Majnoon win gives Shell a boost

By Carola Hoyos, Chief energy correspondent

Published: December 14 2009 20:54 | Last updated: December 14 2009 20:54


Royal Dutch Shell, in particular, is counting its blessing…

Shell, out of all of its peers, is struggling most to step up its production as old, profitable fields decline and new reserves are proving increasingly difficult to secure.

Moreover, the Anglo-Dutch oil group carries a very large extra burden. Shell has to fill the void left in 2004 when it was forced to cut its proved reserves by about a quarter after realising the company should never have booked those reserves with the Securities and Exchange Commission, the US regulator, in the first place.
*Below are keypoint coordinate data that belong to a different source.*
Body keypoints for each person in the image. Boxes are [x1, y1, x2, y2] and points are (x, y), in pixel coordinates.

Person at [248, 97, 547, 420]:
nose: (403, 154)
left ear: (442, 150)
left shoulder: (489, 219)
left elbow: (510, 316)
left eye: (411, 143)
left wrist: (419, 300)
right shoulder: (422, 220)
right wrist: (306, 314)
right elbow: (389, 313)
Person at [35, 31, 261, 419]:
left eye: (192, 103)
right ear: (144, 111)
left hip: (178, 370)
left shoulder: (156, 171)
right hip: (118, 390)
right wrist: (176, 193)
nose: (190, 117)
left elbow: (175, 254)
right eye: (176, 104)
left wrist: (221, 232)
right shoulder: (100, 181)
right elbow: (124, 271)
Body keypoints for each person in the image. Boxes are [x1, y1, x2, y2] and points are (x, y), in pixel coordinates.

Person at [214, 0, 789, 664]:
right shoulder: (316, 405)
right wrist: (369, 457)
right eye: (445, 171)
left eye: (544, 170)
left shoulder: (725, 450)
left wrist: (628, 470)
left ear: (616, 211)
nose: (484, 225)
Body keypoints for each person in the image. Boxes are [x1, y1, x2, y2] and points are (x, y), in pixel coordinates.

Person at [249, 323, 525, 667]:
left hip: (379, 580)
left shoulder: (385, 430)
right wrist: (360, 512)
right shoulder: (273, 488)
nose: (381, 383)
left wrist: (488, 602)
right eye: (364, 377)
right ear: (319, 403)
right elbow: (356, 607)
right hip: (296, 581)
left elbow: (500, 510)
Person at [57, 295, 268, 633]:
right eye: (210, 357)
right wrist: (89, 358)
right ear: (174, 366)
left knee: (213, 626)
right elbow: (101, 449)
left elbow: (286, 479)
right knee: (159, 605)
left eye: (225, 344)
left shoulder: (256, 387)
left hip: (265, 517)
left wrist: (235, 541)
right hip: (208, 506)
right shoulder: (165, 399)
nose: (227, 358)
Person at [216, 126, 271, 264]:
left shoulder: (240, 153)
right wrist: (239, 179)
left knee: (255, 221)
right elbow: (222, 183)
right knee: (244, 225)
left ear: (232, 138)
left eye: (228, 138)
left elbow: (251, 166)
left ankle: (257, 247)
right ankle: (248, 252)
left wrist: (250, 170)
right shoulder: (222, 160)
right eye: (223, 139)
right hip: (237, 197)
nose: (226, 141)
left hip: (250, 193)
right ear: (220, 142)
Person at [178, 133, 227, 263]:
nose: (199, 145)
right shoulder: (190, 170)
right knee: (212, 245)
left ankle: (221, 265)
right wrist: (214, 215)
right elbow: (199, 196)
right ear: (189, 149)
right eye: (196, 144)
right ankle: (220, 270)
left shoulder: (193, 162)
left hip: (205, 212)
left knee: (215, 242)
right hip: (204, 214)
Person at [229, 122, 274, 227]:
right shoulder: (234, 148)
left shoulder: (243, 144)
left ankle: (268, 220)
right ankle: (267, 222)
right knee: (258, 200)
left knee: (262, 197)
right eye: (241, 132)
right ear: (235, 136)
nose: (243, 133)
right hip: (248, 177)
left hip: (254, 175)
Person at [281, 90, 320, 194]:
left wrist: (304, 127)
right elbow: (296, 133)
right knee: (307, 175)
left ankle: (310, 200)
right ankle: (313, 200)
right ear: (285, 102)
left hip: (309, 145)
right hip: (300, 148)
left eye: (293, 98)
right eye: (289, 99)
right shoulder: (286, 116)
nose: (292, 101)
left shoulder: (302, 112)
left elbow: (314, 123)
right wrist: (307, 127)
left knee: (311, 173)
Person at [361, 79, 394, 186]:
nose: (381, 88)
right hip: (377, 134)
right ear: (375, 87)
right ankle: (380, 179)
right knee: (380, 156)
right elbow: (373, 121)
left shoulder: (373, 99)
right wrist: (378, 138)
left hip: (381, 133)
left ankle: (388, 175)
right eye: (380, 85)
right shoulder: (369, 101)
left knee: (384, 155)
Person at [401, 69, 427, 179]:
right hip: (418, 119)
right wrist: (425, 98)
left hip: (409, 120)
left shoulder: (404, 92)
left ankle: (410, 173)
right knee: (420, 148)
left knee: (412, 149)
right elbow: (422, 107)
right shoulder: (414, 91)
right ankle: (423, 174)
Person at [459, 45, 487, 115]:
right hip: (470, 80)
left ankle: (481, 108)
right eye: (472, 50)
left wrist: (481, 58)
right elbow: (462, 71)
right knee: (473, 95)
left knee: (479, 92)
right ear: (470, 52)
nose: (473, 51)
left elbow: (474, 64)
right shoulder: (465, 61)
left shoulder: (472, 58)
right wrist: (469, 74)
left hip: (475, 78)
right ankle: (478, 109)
Shell has since tried to spend its way out of the gaping hole the error has left in its explorations and production portfolio. Shell has the sector’s biggest capital expenditure budget of between $30bn and $33bn (£20.6bn) this year. BP, Shell’s closest competitor and another entrant in Iraq, has capex of $20bn this year. On a per barrel basis, Shell spends more than twice as much as BP.
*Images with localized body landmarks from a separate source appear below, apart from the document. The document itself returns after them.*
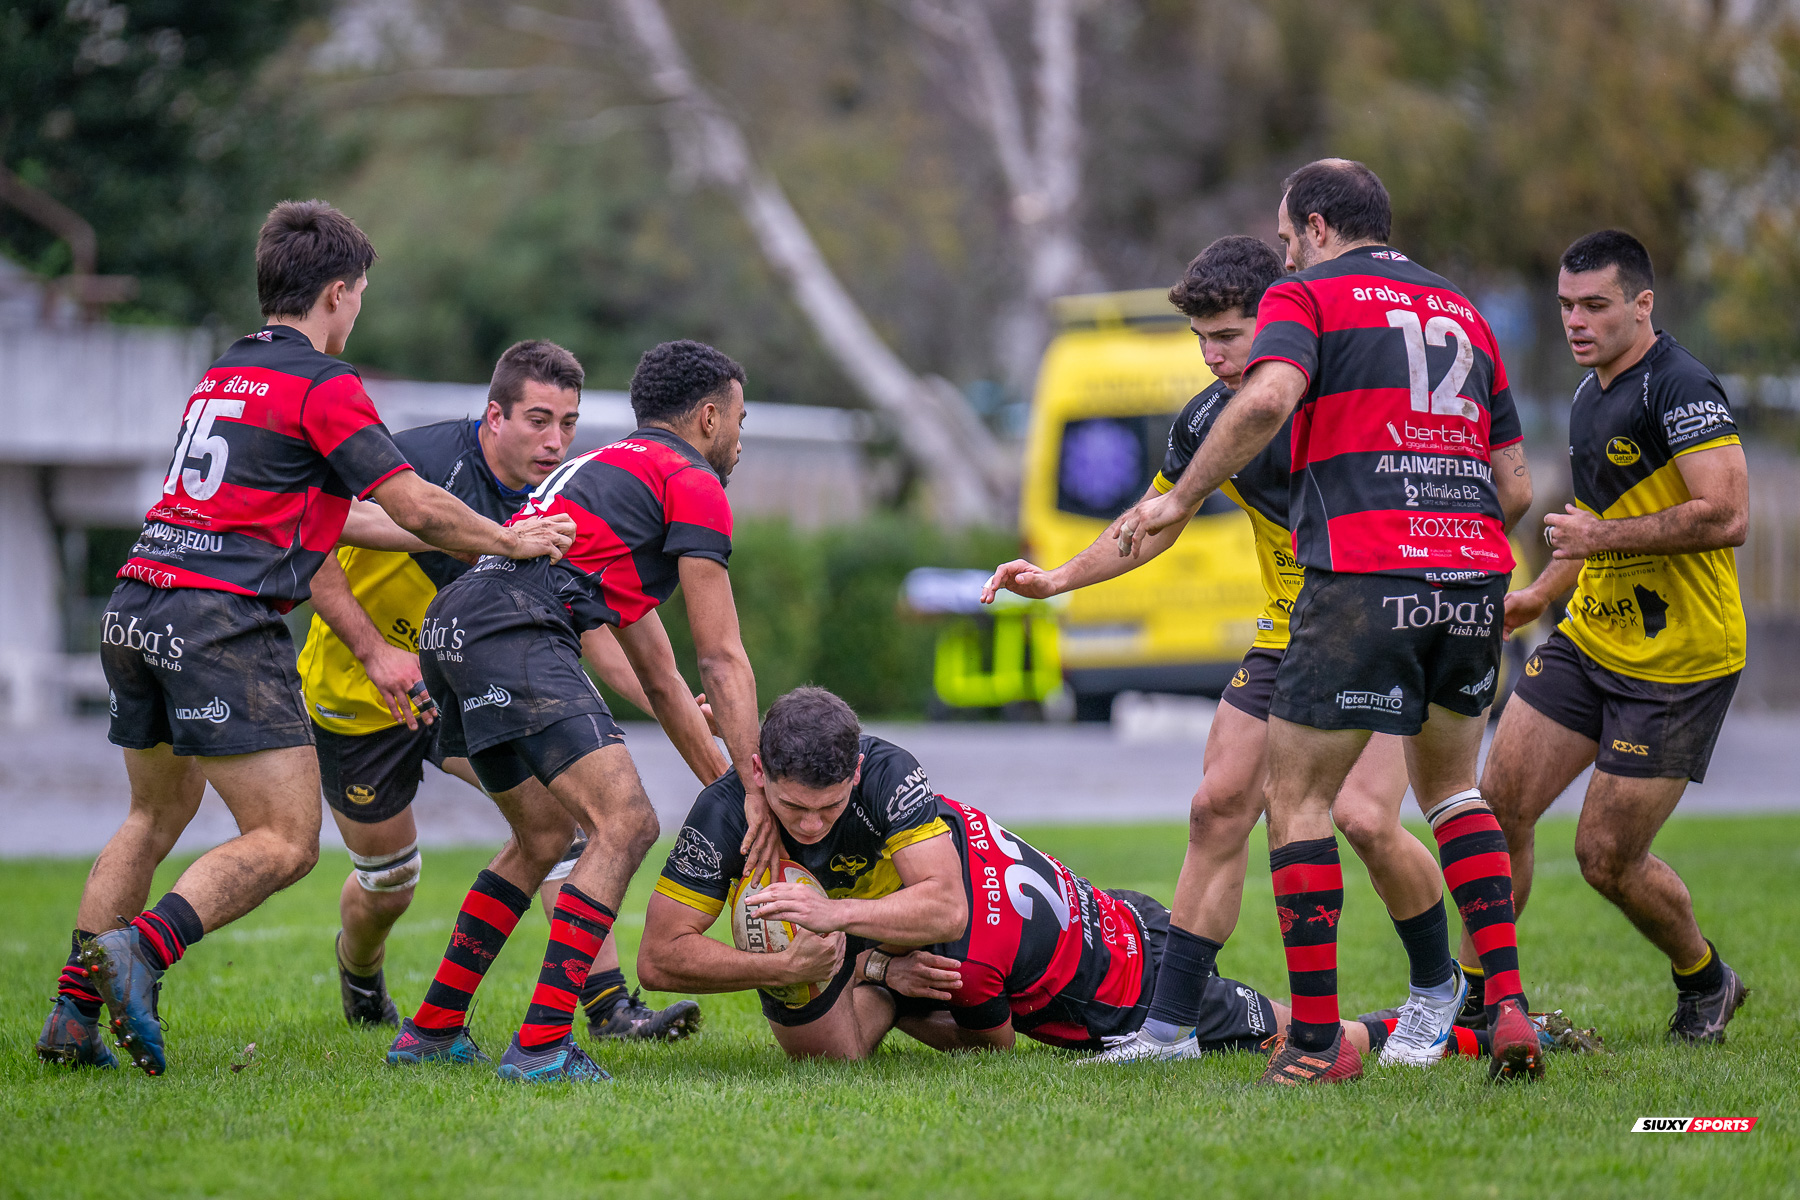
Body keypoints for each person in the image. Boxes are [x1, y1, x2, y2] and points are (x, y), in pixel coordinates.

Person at [36, 200, 574, 1075]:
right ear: (337, 292)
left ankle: (71, 1015)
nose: (356, 310)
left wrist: (465, 532)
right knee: (286, 841)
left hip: (138, 603)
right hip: (216, 621)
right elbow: (412, 501)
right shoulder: (324, 384)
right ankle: (141, 951)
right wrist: (510, 539)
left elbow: (342, 517)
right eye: (358, 295)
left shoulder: (226, 373)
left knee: (153, 815)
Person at [983, 235, 1460, 1070]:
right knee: (1216, 808)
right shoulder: (1210, 421)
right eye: (1200, 338)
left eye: (1229, 337)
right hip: (1287, 634)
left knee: (1363, 817)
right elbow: (1153, 521)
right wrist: (1056, 579)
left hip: (1382, 623)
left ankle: (1436, 989)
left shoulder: (1347, 399)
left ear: (1278, 323)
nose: (1211, 356)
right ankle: (1167, 1034)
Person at [1115, 160, 1541, 1084]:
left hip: (1363, 574)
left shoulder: (1308, 296)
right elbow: (1515, 486)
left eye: (1284, 237)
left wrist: (1181, 498)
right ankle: (1503, 1003)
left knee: (1303, 803)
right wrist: (1448, 537)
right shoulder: (1465, 311)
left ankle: (1314, 1042)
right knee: (1453, 792)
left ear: (1314, 227)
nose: (1283, 255)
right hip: (1470, 575)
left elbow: (1268, 400)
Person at [386, 339, 771, 1083]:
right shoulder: (691, 481)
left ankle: (431, 1030)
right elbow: (721, 659)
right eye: (739, 421)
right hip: (513, 629)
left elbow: (664, 681)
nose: (739, 439)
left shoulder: (611, 473)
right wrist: (760, 789)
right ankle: (540, 1046)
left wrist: (733, 792)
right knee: (627, 822)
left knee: (543, 837)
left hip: (452, 626)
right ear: (708, 417)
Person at [296, 338, 703, 1041]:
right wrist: (375, 651)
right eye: (538, 420)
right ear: (494, 416)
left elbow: (596, 625)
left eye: (568, 423)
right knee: (388, 884)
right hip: (359, 692)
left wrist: (667, 702)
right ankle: (360, 972)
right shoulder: (420, 462)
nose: (555, 441)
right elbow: (311, 535)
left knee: (564, 816)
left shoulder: (560, 496)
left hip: (460, 683)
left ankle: (607, 1006)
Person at [1469, 230, 1750, 1043]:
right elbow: (1592, 524)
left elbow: (1728, 514)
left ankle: (1706, 980)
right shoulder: (1589, 396)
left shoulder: (1680, 385)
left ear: (1642, 304)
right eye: (1566, 305)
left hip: (1680, 662)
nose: (1575, 321)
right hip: (1591, 638)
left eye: (1595, 305)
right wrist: (1539, 596)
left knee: (1606, 858)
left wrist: (1600, 541)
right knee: (1497, 808)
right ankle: (1485, 998)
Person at [636, 687, 968, 1061]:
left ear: (856, 770)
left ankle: (871, 968)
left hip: (901, 917)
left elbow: (950, 911)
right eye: (792, 806)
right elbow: (657, 959)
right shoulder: (722, 811)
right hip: (811, 947)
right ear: (759, 771)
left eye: (831, 806)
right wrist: (781, 968)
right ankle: (885, 987)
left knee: (987, 1037)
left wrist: (834, 913)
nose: (811, 825)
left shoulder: (888, 772)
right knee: (832, 1058)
But Peter Voser, Shell’s new chief executive, has promised to rein in costs, making the task of finding new reserves and production even more challenging.

So it must have been with some relief that Shell on Friday found it had put in the winning bid to develop Iraq’s Majnoon oil field.

“Psychologically, Iraq was more important to Shell than BP because they [Shell] are really struggling to stabilise production, let alone grow it,” says Peter Hitchens, an analyst at Panmure Gordon in London.